San Francisco Law Library Executive Director Marcia Bell acknowledged that litigants, particularly those in family law cases, need convenient access to court forms and staff members who can help them fill them out, which they’ll get with the self-help center. But she pointed out that the reference room’s materials — and public copy machine — are handy, too.
“It’s not a high-volume walk-in situation but it’s the only place in the courthouse that has those services,” she said. The library’s main branch is located on the fourth floor of the Veteran War Memorial Building on Van Ness — a 10-minute trek for lawyers with rolling briefcases.
Law library trustee and employment lawyer Kathleen “Kay” Lucas, of the Lucas Law Firm, said the closure will hurt small firms and solos the most.
“As a small practitioner it was the most complete library that was available to me,” she said. “I don’t have a librarian to call at my firm.”
Yuen said the court needed to make space for a self-help center that’s now two blocks away so it doesn’t lose litigants who would otherwise seek out help.
The San Francisco Law Library’s main branch location is also in limbo, after years of uncertainty following a relocation from City Hall in the 1990s. Bell said the filing fee revenue that funds the law library has fallen 22 percent in recent years. Bell said she isn’t looking at layoffs, but is disappointed that the court didn’t work with the organization to find a different solution to the need for space.

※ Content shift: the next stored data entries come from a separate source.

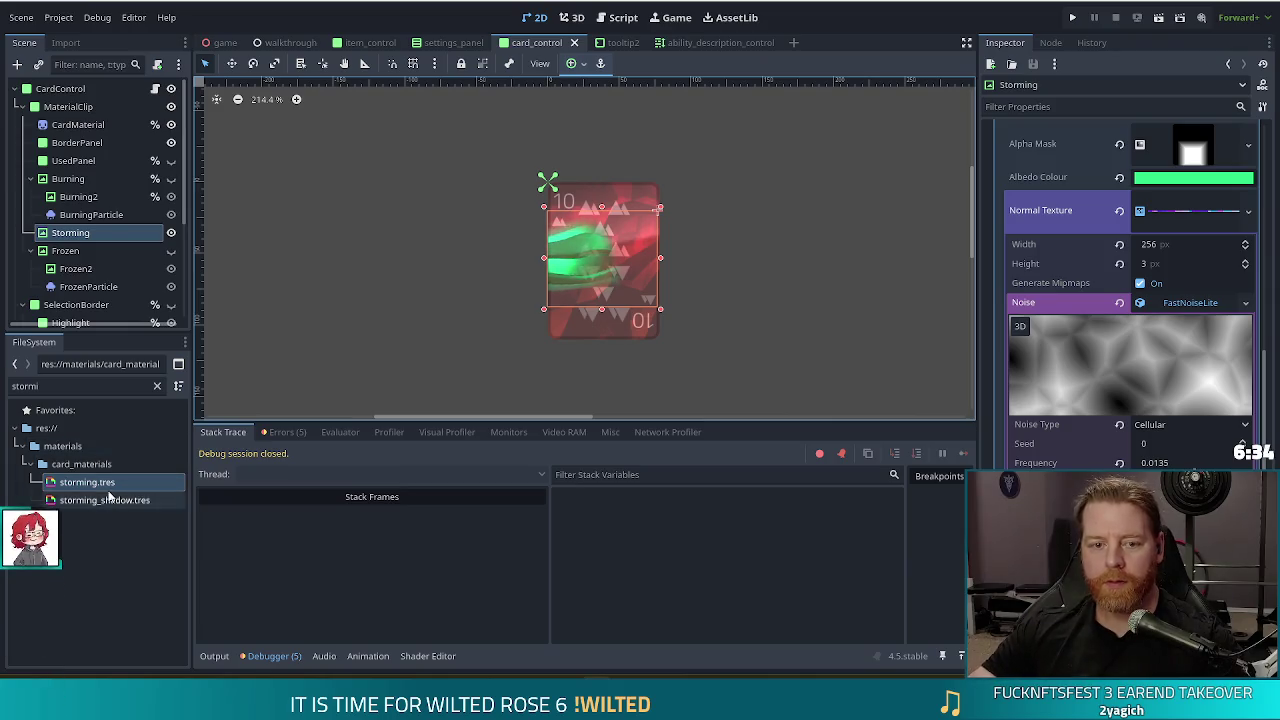
- Select the Storming node to show its material settings in the Inspector
click(82, 237)
- Duplicate the Storming node and nest the Storming2 copy under Storming
key(ctrl+d)
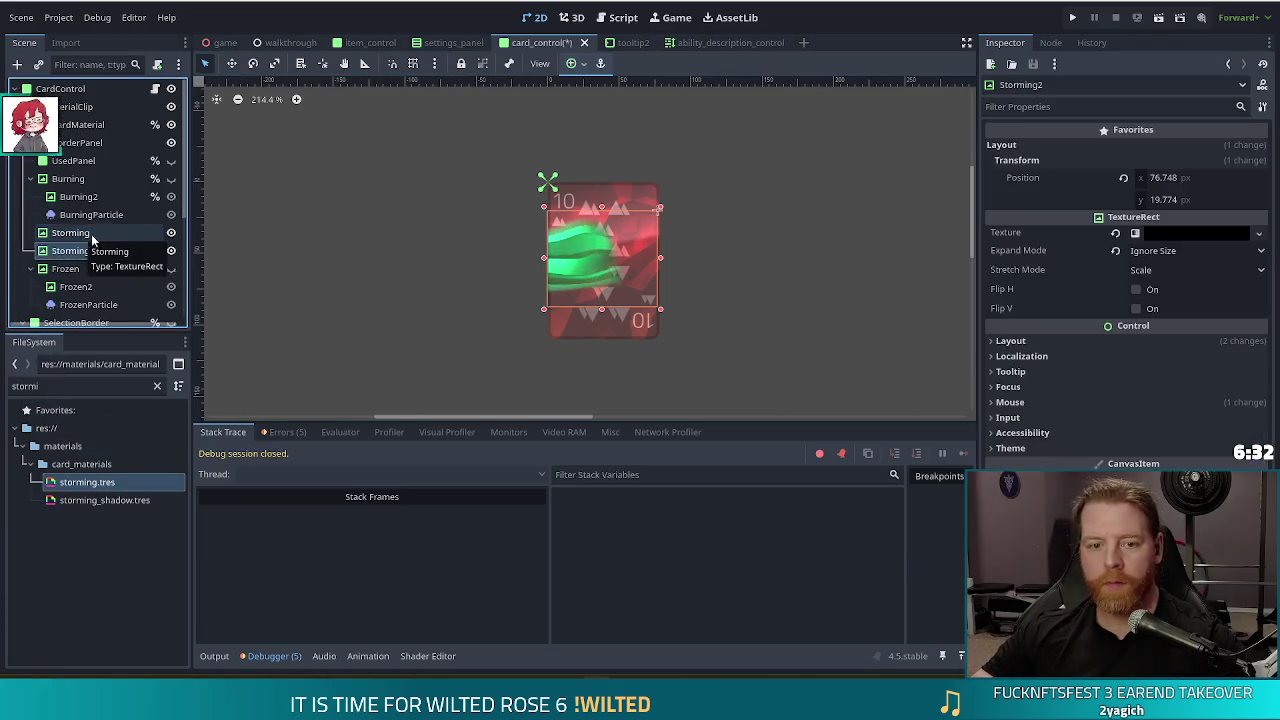
double_click(80, 250)
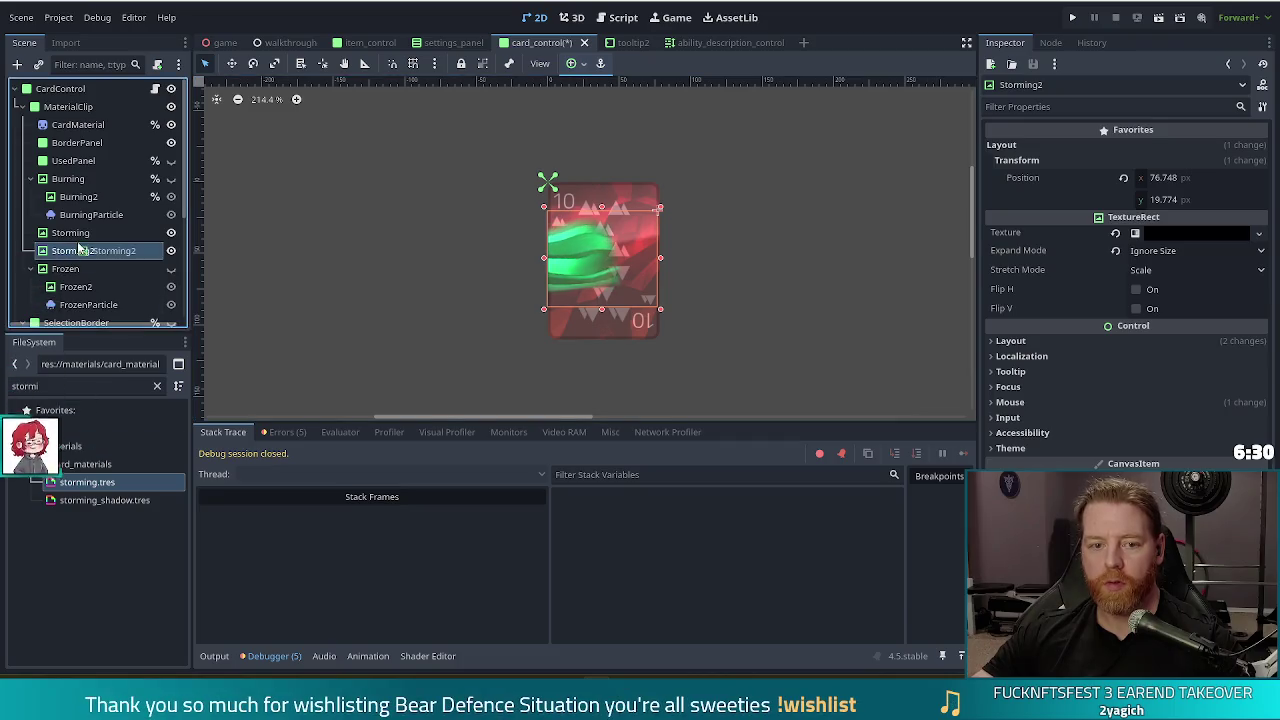
drag(80, 242, 80, 236)
- Reselect Storming and find its material slot, ready to assign storming_shadow.tres
click(103, 502)
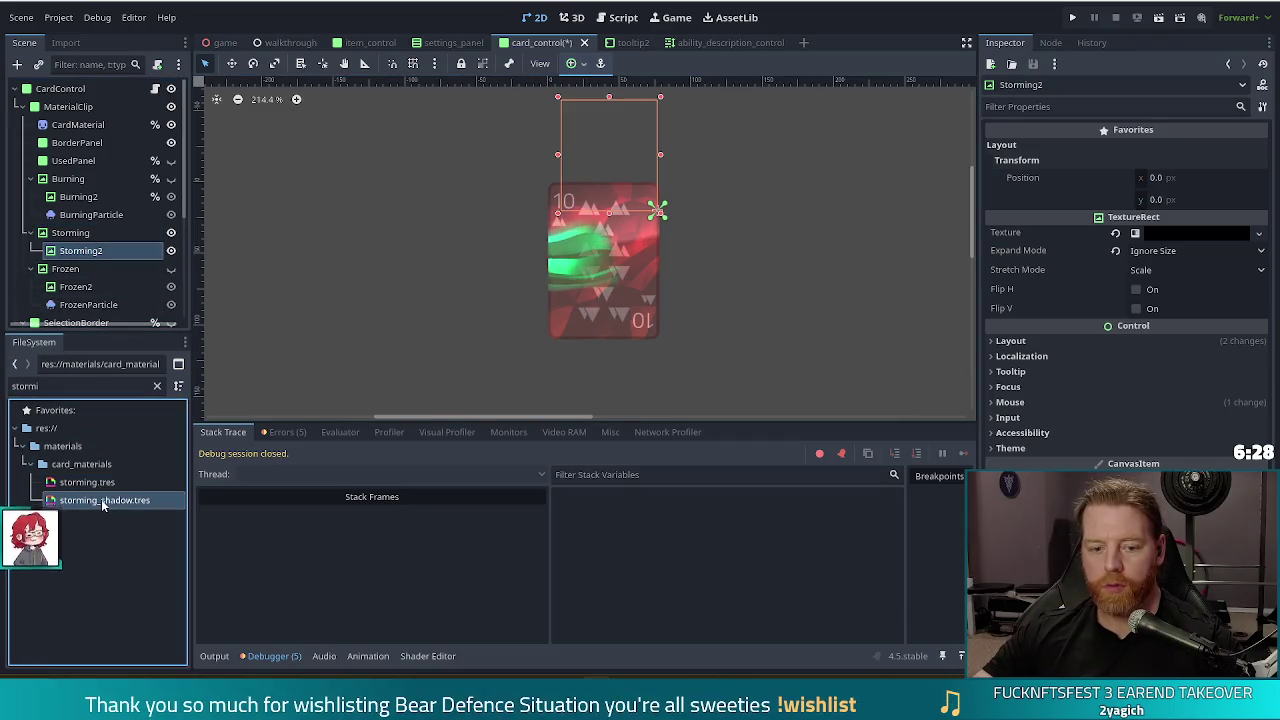
click(90, 233)
scroll(1136, 440, down, 10)
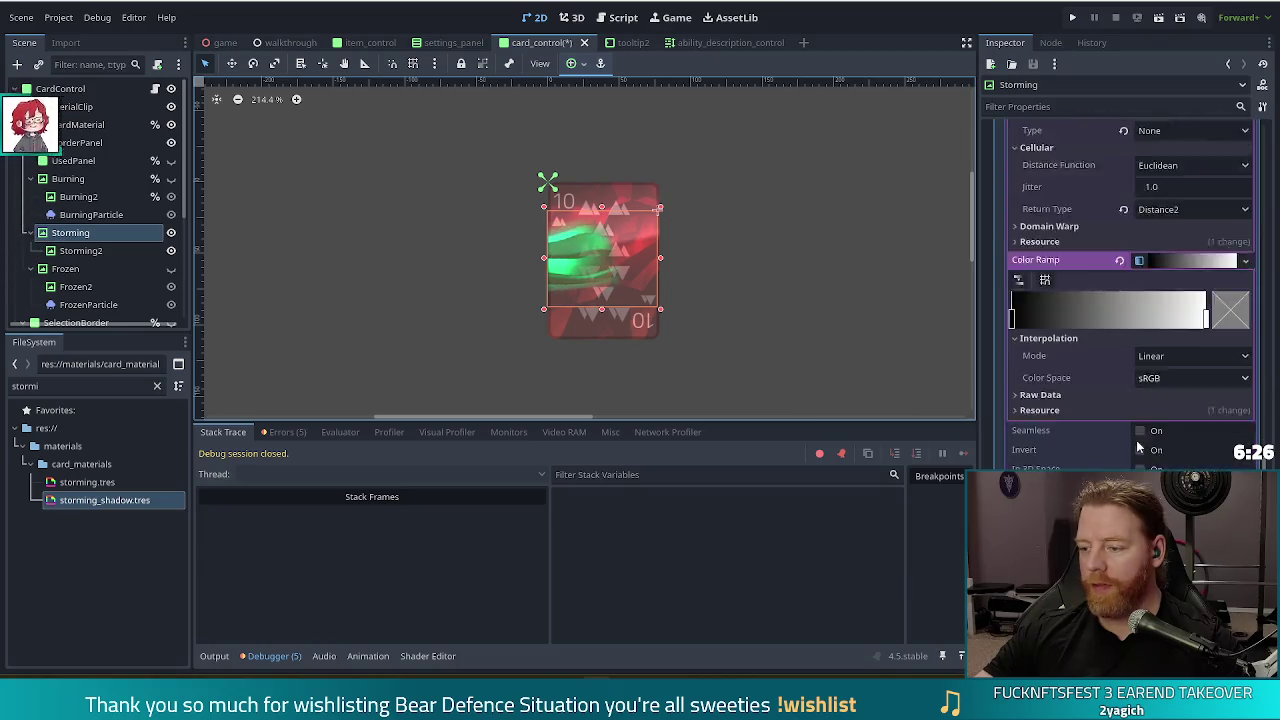
scroll(1130, 300, down, 5)
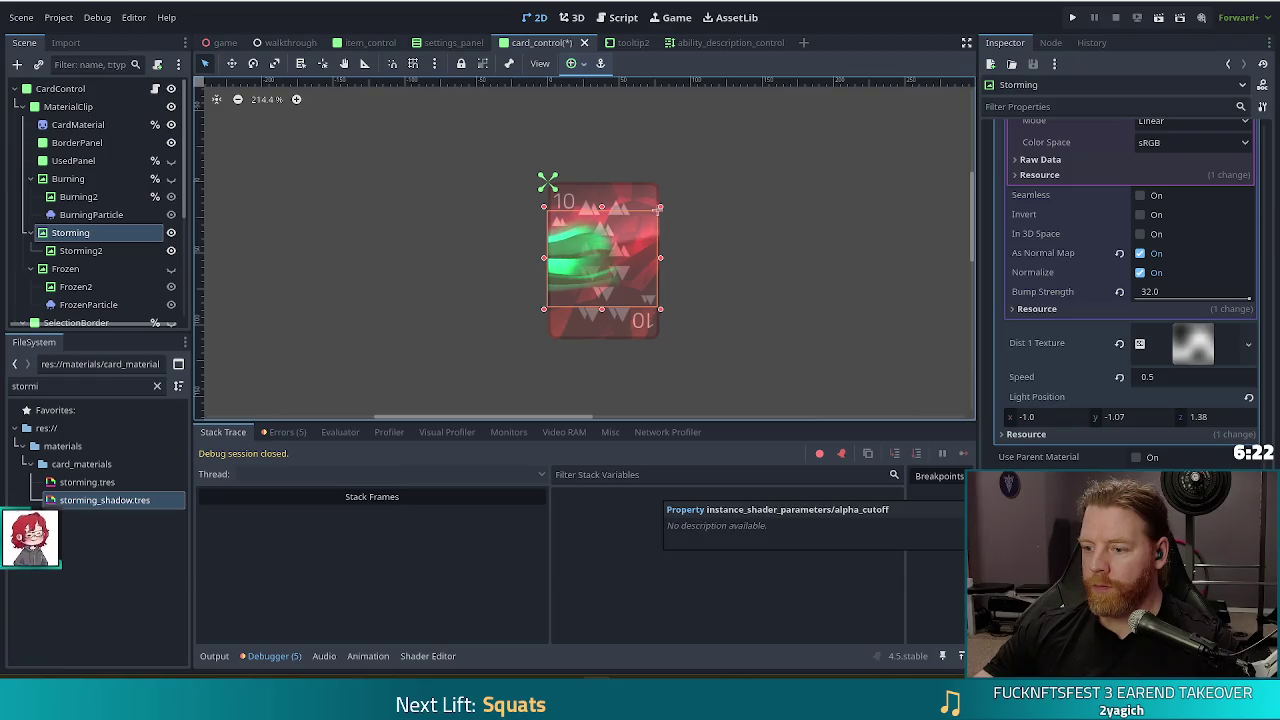
scroll(1128, 368, up, 10)
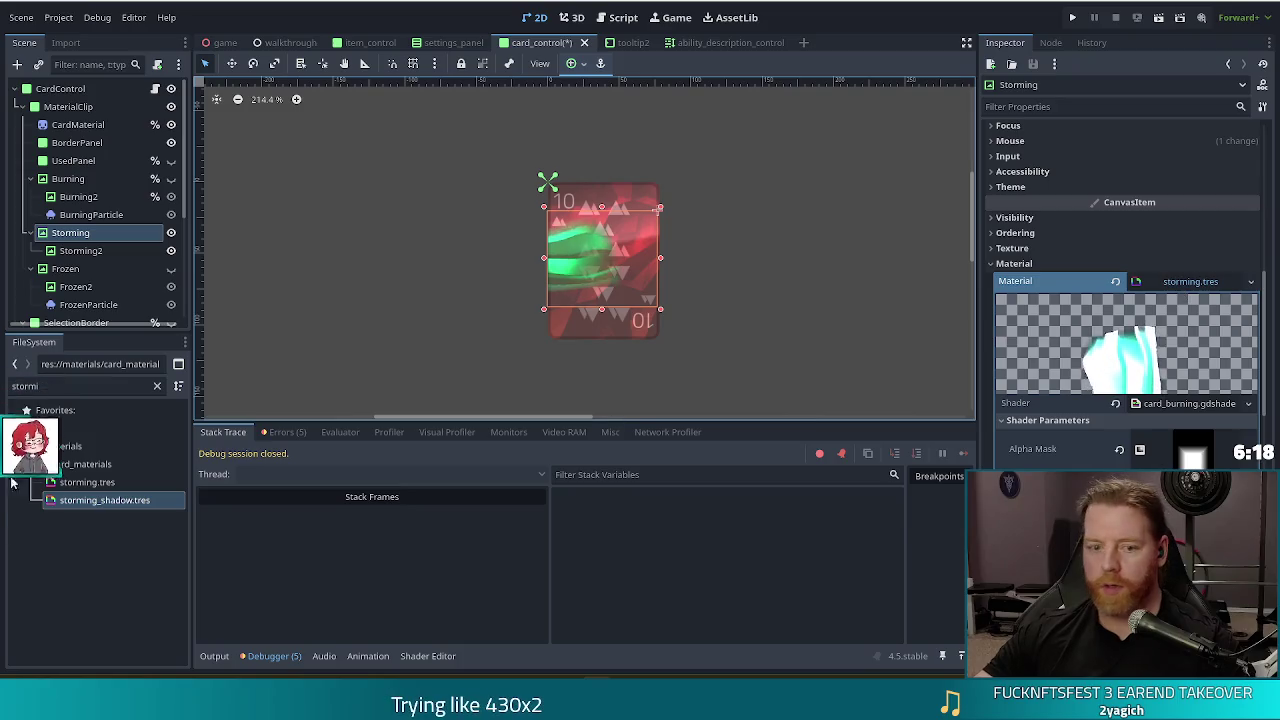
click(89, 499)
- Assign storming_shadow.tres to Storming, darken its albedo to nearly black, and save the scene
mouse_move(73, 504)
mouse_down()
mouse_move(600, 380)
mouse_move(1193, 283)
mouse_up()
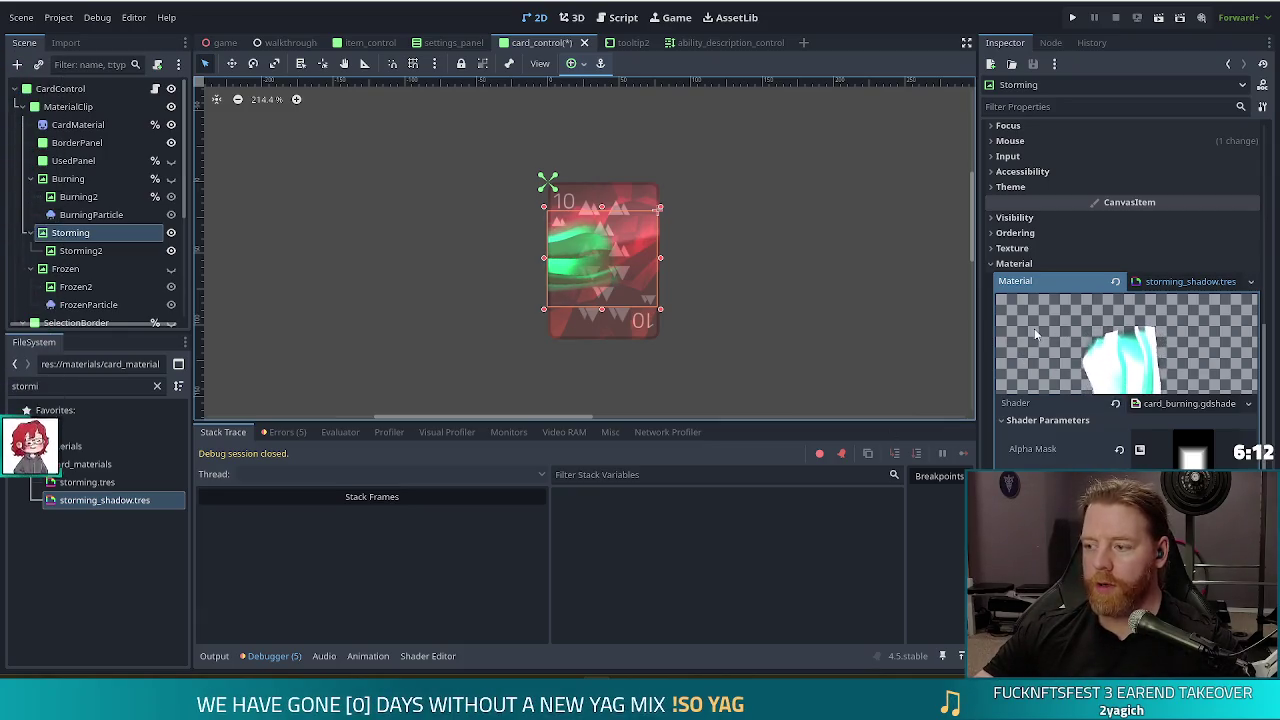
scroll(1161, 315, down, 5)
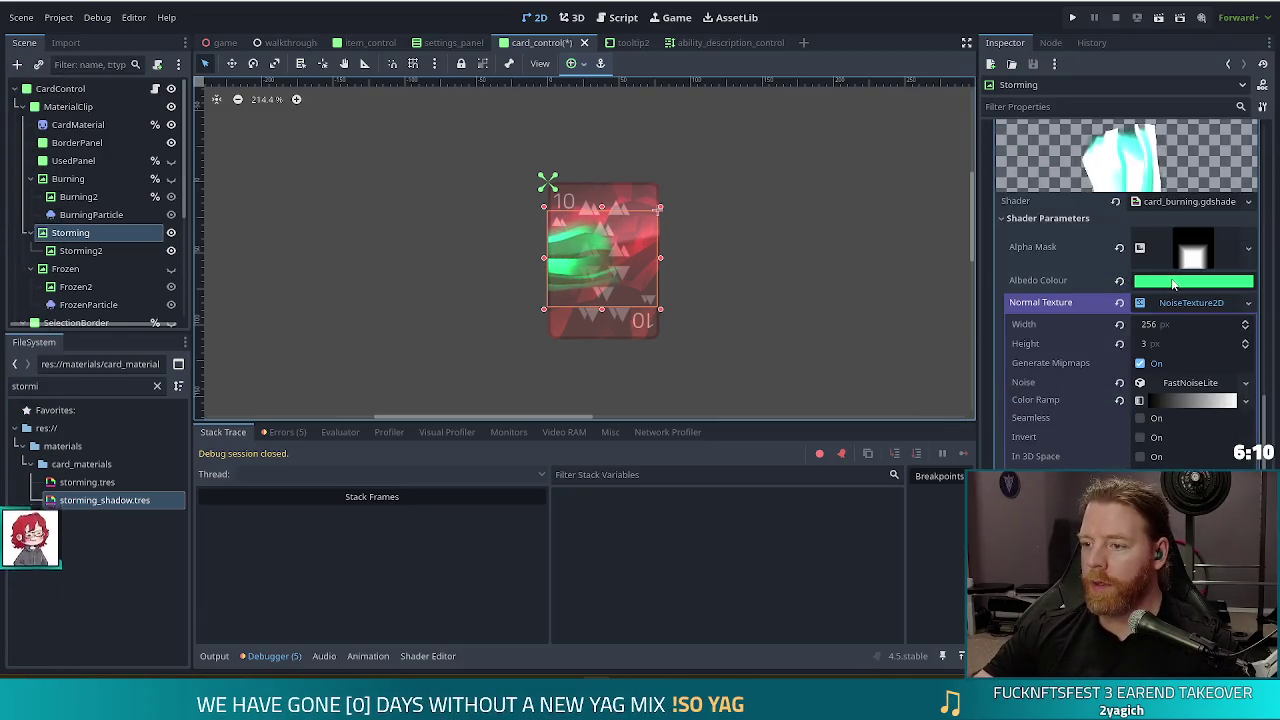
click(1193, 281)
drag(1265, 330, 1261, 459)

“They’ve got all these dark courtrooms,” she said, referring to the closure of six civil departments due to budget cuts this fall. Yuen said “it’s a myth” that the dark courtrooms go unused, citing criminal trials that are transferred over from the Hall of Justice and the need for space for settlement conferences.
Five years ago the court proposed an alternative use for the reference space, Bell said, and brought in a group from the San Francisco Law Library to examine alternatives. This time, she said, the court called her without warning and served “basically, an eviction notice.”